**Problem details**
Go through the entries below and print, exactly, the lines starting at the one with "focal_35mm: 26" and ending at the one with "exposure_s: 1/114", keeping both ends and no others.

Source data
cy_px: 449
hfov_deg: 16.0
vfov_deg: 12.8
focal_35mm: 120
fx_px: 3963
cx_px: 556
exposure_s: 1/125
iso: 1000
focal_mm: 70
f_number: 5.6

--

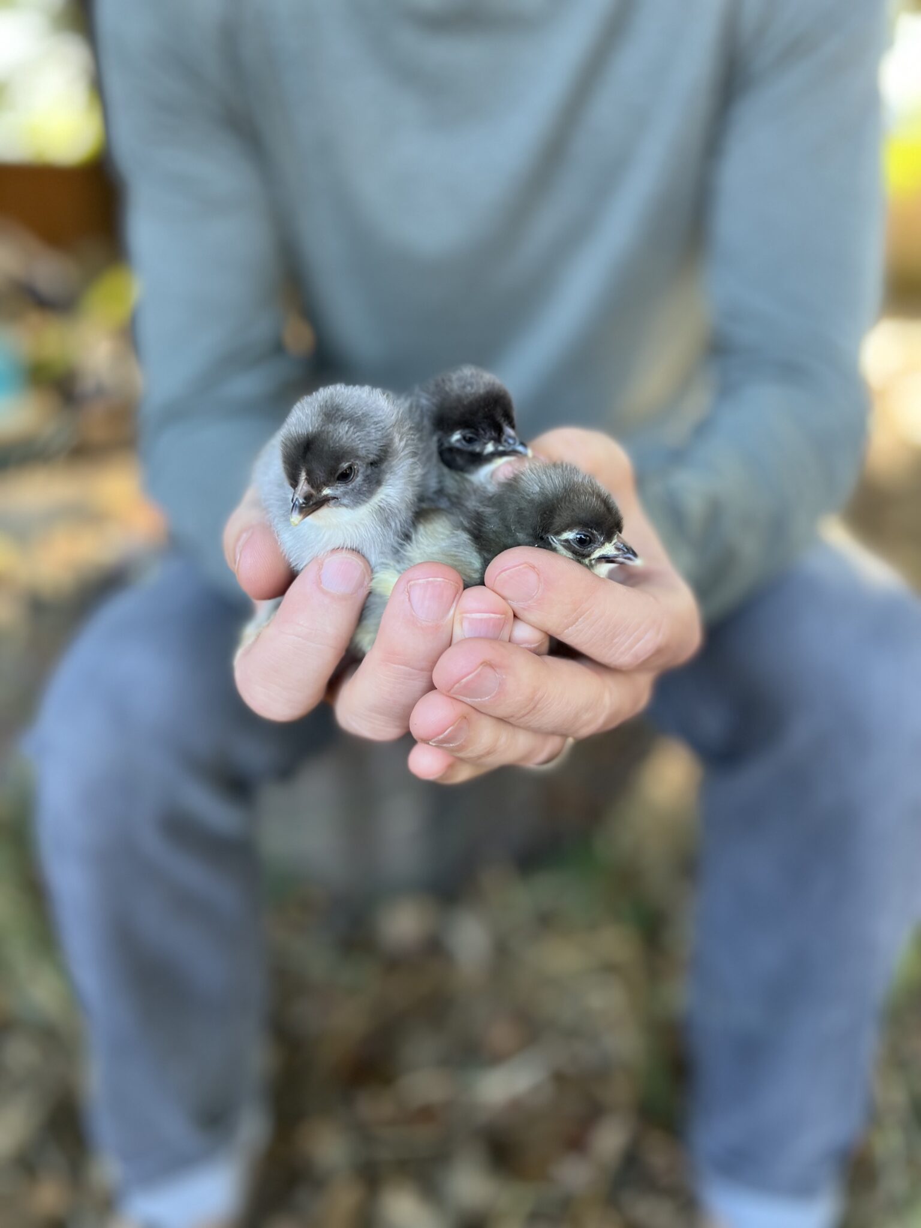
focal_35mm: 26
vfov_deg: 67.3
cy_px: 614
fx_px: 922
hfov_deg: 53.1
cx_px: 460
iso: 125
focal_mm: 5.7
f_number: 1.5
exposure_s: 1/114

* * *

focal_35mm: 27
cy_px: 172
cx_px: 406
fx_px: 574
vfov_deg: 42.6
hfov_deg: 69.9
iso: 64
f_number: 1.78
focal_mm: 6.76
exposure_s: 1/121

**Result of this exercise**
focal_35mm: 26
vfov_deg: 67.3
cy_px: 614
fx_px: 922
hfov_deg: 53.1
cx_px: 460
iso: 125
focal_mm: 5.7
f_number: 1.5
exposure_s: 1/114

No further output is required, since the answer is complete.